Itemized modification records:
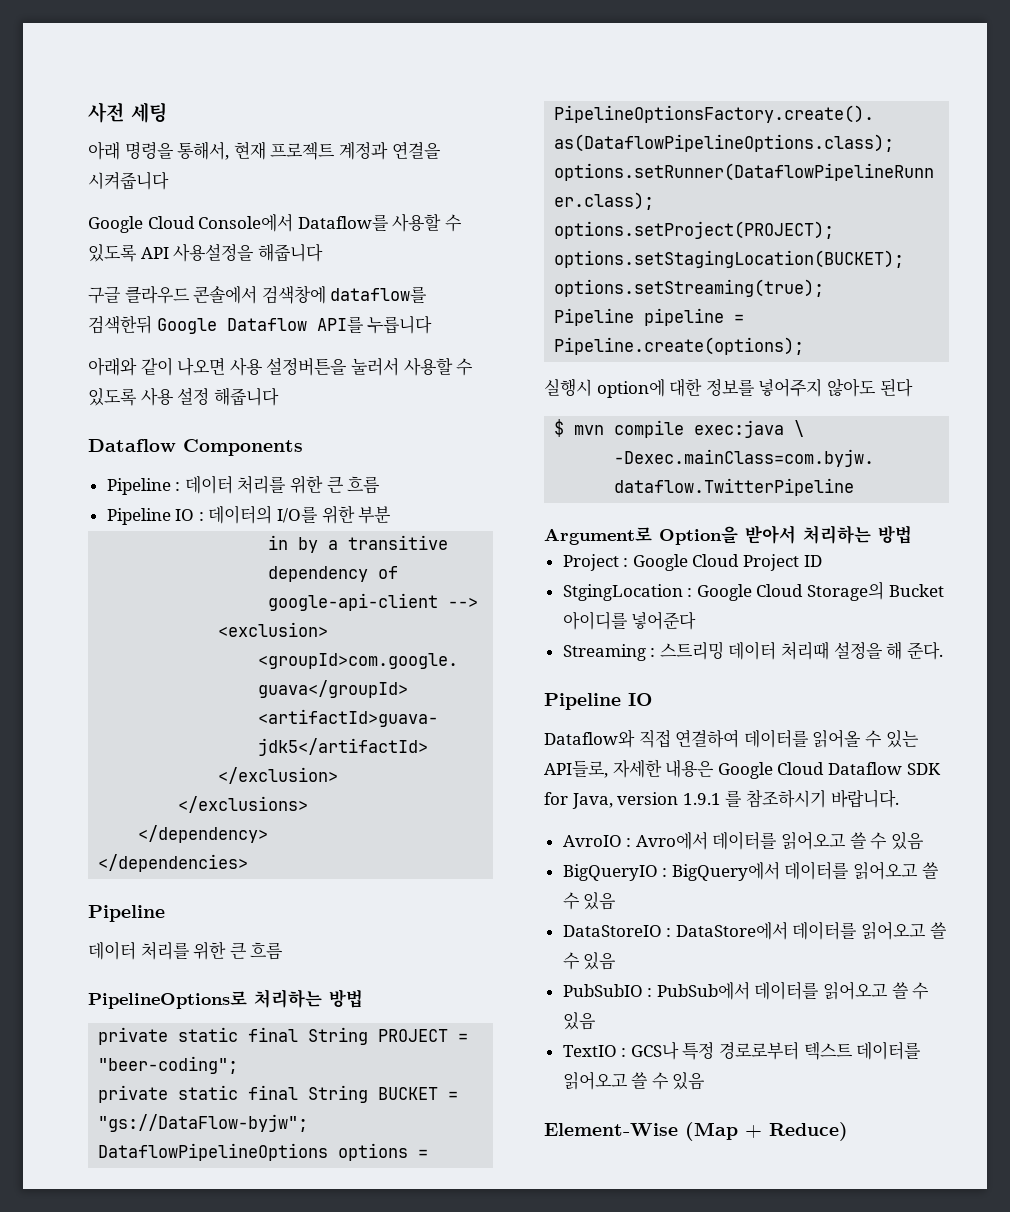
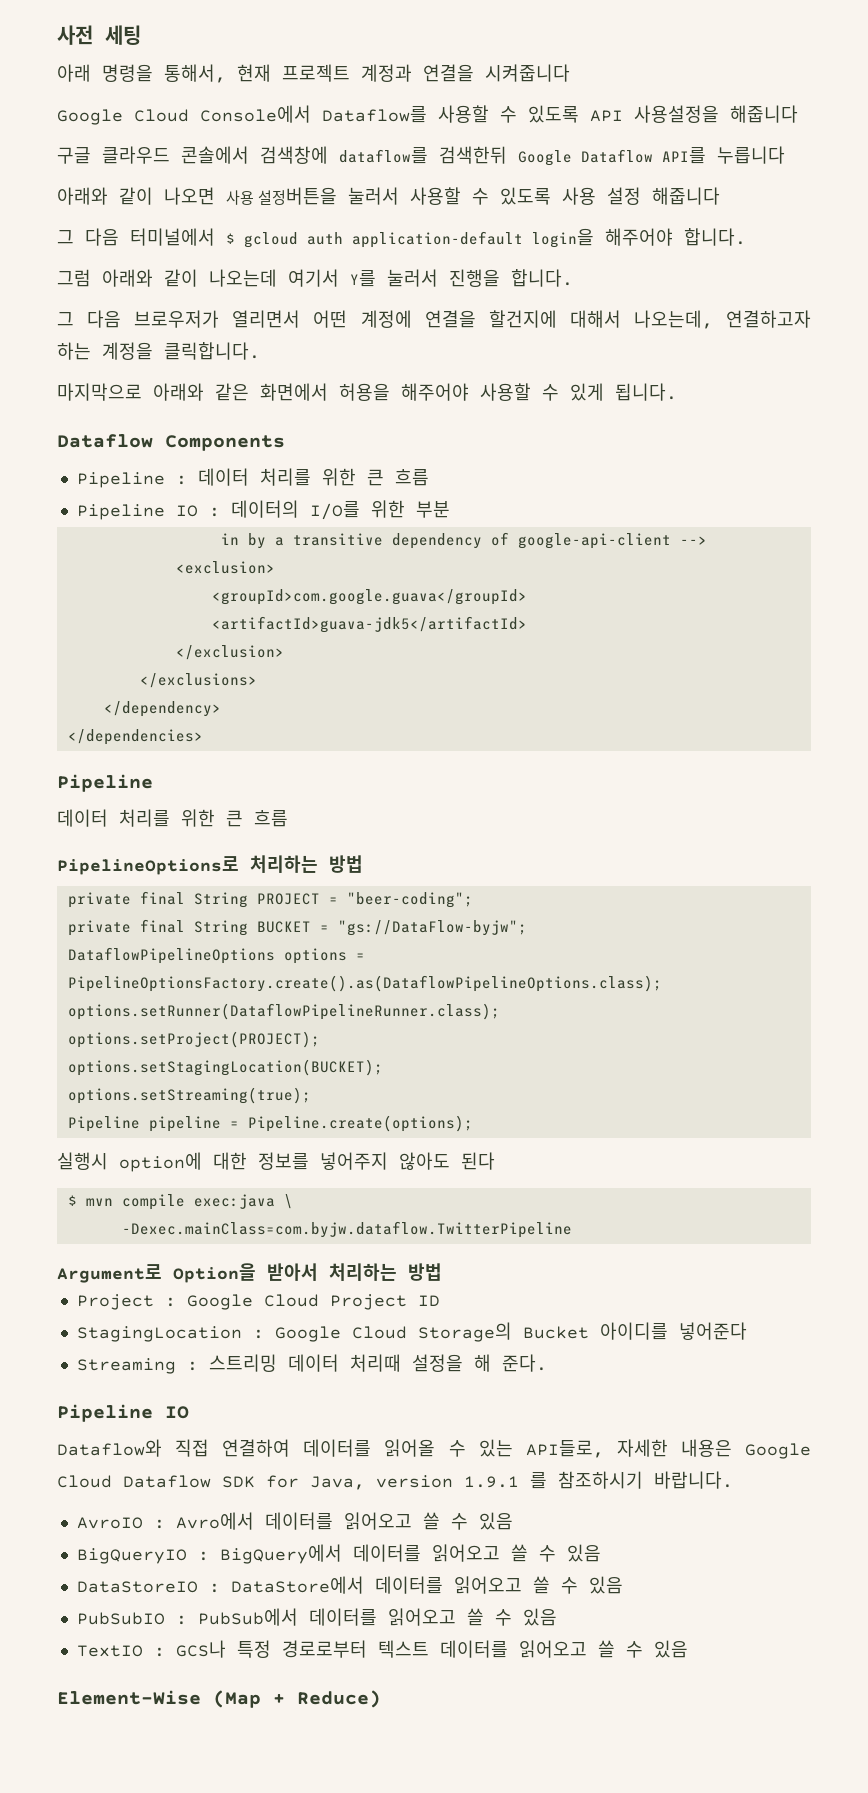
(279, 396) none -> [57,228,746,248] [57,269,573,287] [57,310,812,329] [57,342,260,360] [57,383,677,401] // 그 다음 터미널에서 $ gcloud auth application-default login을 해주어야 합니다. // 그럼 아래와 같이 나오는데 여기서 Y를 눌러서 진행을 합니다. // 그 다음 브로우저가 열리면서 어떤 계정에 연결을 할건지에 대해서 나오는데, 연결하고자 하는 계정을 클릭합니다. // 마지막으로 아래와 같은 화면에서 허용을 해주어야 사용할 수 있게 됩니다.
[178,1027,239,1042] static -> (131, 900) none
[178,1085,239,1100] static -> (131, 928) none
[562,584,683,601] StgingLocation -> [76,1326,242,1342] StagingLocation

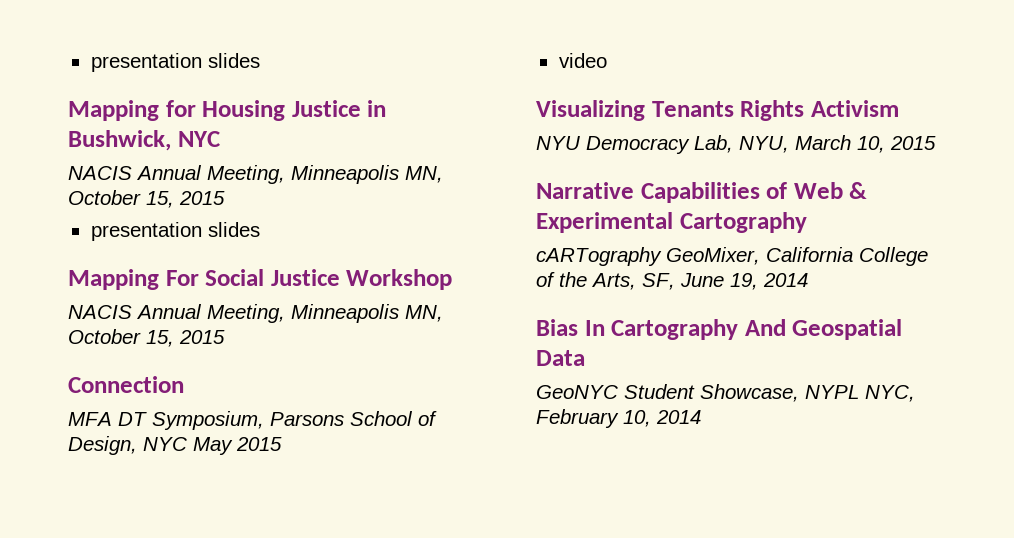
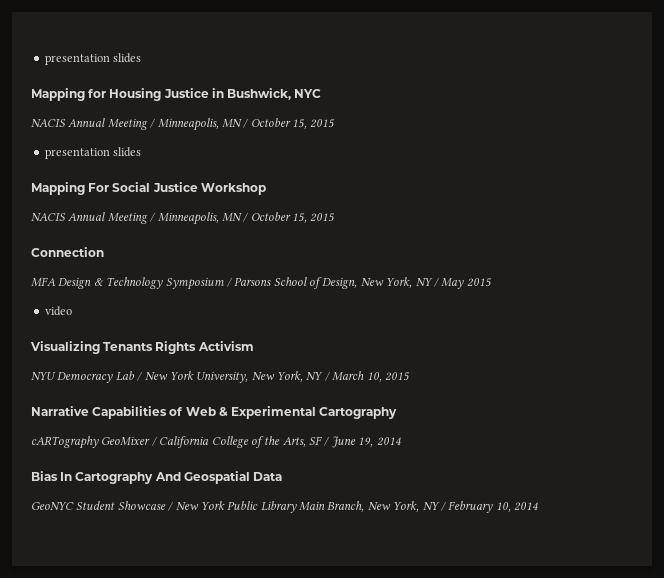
[207,165,443,184] Meeting, Minneapolis MN, -> [107,118,250,131] Meeting / Minneapolis, MN /
[207,304,443,323] Meeting, Minneapolis MN, -> [107,212,250,225] Meeting / Minneapolis, MN /
[118,411,437,430] [68,436,187,455] DT Symposium, Parsons School of Design, NYC -> [58,277,440,290] Design & Technology Symposium / Parsons School of Design, New York, NY /
[694,135,789,153] Lab, NYU, -> [115,371,331,383] Lab / New York University, New York, NY /
[666,247,760,265] GeoMixer, -> [101,436,158,446] GeoMixer /
[642,273,675,290] SF, -> [309,436,331,446] SF /
[700,384,915,402] Showcase, NYPL NYC, -> [117,501,447,513] Showcase / New York Public Library Main Branch, New York, NY /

Your objective -
Please return only the lines from the top of the data through the line with "[562,584,683,601] StgingLocation ->", exactly as written, and drop every picture.

Solution to the exercise -
(279, 396) none -> [57,228,746,248] [57,269,573,287] [57,310,812,329] [57,342,260,360] [57,383,677,401] // 그 다음 터미널에서 $ gcloud auth application-default login을 해주어야 합니다. // 그럼 아래와 같이 나오는데 여기서 Y를 눌러서 진행을 합니다. // 그 다음 브로우저가 열리면서 어떤 계정에 연결을 할건지에 대해서 나오는데, 연결하고자 하는 계정을 클릭합니다. // 마지막으로 아래와 같은 화면에서 허용을 해주어야 사용할 수 있게 됩니다.
[178,1027,239,1042] static -> (131, 900) none
[178,1085,239,1100] static -> (131, 928) none
[562,584,683,601] StgingLocation -> [76,1326,242,1342] StagingLocation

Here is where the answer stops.